-- EXERCISE REQUIREMENTS --
Copy out only the entries from the line containing "scientific name: Aquilegia formosa" to the end of the entries, swapping "common name" for "vernacular name" and leaving everything else unchanged.

-- DATA TO PROCESS --
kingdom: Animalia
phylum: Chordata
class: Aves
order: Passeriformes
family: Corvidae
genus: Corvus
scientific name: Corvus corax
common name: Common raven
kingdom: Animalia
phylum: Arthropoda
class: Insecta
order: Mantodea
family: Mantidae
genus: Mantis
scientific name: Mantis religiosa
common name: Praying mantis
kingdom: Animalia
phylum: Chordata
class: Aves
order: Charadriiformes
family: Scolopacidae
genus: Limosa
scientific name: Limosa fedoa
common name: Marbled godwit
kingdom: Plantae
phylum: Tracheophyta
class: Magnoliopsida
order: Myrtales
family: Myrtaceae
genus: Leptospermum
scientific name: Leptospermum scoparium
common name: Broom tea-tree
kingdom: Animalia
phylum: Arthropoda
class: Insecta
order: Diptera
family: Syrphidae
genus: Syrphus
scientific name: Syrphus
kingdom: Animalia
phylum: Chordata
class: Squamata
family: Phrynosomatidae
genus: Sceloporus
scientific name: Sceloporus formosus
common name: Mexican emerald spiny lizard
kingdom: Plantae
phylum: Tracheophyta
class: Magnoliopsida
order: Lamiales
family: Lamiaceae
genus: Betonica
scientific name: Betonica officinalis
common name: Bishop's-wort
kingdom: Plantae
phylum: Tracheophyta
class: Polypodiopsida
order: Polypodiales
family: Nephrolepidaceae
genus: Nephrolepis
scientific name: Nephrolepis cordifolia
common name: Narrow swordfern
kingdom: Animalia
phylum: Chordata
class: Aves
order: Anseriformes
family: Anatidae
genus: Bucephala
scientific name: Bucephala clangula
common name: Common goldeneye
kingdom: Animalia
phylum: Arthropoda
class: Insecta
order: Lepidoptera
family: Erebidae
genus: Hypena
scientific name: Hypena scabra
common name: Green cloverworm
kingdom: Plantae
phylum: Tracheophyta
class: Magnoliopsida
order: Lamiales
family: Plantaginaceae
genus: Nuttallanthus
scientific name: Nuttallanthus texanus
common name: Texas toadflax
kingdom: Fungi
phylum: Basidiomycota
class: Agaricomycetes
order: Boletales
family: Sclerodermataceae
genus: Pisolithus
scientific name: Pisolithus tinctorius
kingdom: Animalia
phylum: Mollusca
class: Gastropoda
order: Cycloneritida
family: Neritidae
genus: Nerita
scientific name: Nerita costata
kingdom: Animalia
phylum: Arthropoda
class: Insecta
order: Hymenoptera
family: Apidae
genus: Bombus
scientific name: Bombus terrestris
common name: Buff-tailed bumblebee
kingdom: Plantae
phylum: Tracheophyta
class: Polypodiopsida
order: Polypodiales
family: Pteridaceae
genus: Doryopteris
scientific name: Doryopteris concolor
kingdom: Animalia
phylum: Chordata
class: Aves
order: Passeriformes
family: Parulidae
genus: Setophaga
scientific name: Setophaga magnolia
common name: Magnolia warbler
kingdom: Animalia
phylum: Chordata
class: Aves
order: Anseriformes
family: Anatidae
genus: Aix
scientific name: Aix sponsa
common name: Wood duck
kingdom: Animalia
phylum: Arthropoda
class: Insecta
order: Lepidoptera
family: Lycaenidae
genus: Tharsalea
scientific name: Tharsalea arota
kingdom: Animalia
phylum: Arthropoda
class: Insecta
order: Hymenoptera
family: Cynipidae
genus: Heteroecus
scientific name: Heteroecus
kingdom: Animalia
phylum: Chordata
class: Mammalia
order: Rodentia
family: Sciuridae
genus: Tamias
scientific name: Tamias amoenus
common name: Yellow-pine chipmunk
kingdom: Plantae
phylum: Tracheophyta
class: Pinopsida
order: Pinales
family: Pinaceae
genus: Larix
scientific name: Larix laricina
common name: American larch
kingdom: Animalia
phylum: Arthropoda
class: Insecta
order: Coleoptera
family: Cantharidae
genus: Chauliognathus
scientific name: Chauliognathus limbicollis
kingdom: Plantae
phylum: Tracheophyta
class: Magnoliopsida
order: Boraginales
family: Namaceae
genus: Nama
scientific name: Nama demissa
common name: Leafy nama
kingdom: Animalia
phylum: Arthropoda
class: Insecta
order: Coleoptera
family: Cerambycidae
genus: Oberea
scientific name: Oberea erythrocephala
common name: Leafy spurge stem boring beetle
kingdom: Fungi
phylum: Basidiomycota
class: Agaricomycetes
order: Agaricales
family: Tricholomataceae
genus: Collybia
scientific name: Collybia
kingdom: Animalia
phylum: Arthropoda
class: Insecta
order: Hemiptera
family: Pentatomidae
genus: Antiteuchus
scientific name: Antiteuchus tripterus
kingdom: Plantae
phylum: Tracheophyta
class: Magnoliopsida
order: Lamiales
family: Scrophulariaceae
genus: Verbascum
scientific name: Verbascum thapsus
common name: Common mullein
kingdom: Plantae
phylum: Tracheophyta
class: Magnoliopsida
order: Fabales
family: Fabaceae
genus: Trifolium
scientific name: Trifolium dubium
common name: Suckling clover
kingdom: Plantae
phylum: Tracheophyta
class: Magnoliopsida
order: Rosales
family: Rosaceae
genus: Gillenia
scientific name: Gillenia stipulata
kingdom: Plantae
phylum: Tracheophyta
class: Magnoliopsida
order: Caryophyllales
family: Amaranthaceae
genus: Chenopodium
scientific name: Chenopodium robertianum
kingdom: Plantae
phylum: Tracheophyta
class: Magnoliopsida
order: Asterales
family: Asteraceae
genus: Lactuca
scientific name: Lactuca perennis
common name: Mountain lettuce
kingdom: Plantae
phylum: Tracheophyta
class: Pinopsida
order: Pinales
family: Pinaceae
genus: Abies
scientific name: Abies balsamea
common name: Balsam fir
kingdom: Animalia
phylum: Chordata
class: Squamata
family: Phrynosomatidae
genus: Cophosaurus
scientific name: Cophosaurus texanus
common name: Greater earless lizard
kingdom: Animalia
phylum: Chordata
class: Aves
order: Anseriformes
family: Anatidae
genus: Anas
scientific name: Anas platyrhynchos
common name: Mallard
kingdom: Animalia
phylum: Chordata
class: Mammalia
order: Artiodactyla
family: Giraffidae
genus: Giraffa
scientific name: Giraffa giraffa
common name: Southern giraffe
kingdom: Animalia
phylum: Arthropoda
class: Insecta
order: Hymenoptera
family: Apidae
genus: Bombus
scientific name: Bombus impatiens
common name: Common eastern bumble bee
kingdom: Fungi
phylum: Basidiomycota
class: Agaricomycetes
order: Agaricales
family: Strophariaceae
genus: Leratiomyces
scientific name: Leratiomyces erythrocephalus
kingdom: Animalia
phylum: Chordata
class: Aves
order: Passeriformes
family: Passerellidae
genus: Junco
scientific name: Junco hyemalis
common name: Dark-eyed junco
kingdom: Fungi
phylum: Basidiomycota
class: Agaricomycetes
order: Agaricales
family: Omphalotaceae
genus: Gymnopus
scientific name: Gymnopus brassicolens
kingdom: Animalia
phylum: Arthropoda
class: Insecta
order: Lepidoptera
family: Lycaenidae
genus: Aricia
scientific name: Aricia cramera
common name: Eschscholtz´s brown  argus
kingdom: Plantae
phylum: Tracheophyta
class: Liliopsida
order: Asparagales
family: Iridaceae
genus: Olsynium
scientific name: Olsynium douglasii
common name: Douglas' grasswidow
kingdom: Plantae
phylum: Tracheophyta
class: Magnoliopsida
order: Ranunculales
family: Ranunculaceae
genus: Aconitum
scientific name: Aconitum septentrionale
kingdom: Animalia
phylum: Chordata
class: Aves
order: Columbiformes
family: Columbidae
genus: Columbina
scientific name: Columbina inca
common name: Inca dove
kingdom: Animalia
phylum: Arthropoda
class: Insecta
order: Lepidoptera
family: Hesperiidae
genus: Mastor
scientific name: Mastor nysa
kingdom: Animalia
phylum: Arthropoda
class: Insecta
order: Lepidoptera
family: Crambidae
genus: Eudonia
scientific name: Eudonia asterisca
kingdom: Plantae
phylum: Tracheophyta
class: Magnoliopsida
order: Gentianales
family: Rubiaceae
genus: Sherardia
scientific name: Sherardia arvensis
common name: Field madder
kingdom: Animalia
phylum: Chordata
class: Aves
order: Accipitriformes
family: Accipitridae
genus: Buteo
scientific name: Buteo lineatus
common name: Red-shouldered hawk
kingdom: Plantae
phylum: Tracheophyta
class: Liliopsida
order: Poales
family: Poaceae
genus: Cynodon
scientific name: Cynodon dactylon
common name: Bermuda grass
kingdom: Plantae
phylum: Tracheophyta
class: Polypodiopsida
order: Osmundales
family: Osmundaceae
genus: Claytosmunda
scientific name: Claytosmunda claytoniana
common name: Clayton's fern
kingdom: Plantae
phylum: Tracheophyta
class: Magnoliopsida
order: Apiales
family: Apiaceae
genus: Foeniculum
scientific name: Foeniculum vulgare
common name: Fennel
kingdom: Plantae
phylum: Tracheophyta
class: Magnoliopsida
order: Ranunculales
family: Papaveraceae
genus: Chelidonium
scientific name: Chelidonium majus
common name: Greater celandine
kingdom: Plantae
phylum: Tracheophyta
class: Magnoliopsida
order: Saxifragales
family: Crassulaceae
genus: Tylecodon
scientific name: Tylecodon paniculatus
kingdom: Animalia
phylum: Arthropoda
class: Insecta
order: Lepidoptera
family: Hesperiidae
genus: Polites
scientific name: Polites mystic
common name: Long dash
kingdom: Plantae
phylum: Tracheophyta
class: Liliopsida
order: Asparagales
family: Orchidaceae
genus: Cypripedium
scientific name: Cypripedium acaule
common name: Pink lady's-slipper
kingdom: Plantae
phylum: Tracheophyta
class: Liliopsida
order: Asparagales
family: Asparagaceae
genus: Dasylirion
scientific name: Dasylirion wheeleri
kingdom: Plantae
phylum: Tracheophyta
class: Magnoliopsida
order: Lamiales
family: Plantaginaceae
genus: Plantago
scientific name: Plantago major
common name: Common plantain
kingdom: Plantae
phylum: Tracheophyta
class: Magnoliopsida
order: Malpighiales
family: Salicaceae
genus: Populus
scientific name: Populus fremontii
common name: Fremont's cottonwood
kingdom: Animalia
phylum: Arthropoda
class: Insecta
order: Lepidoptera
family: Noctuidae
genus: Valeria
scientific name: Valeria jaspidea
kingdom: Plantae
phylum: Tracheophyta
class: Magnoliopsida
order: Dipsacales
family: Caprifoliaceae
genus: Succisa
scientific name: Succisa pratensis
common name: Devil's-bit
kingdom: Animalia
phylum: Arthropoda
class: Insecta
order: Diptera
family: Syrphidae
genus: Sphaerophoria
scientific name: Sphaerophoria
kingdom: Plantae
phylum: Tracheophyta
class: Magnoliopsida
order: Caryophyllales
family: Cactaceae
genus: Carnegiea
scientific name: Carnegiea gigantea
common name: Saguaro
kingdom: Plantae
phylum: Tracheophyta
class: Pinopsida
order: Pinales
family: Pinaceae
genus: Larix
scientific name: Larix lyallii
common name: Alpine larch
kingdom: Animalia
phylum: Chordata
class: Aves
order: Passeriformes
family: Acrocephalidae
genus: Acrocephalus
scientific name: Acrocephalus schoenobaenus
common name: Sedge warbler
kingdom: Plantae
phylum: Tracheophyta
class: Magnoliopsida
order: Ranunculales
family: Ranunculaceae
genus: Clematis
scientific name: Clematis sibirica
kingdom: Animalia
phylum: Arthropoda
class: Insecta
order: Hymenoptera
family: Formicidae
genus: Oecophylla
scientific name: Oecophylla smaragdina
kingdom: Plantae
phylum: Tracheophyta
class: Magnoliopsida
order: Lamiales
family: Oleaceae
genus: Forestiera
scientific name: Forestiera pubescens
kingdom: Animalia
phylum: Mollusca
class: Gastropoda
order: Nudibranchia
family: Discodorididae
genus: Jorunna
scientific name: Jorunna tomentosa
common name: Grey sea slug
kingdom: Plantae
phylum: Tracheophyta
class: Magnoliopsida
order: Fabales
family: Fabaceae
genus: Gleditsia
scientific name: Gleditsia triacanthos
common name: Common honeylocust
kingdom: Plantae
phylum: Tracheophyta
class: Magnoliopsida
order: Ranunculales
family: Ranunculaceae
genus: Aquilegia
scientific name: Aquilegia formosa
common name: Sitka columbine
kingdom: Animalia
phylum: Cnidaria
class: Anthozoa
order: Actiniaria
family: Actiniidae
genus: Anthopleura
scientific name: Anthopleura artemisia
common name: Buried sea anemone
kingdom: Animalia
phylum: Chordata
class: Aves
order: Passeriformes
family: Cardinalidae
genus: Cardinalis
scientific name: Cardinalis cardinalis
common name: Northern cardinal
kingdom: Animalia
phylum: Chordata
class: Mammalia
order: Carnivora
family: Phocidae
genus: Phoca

-- THE REPLY --
scientific name: Aquilegia formosa
vernacular name: Sitka columbine
kingdom: Animalia
phylum: Cnidaria
class: Anthozoa
order: Actiniaria
family: Actiniidae
genus: Anthopleura
scientific name: Anthopleura artemisia
vernacular name: Buried sea anemone
kingdom: Animalia
phylum: Chordata
class: Aves
order: Passeriformes
family: Cardinalidae
genus: Cardinalis
scientific name: Cardinalis cardinalis
vernacular name: Northern cardinal
kingdom: Animalia
phylum: Chordata
class: Mammalia
order: Carnivora
family: Phocidae
genus: Phoca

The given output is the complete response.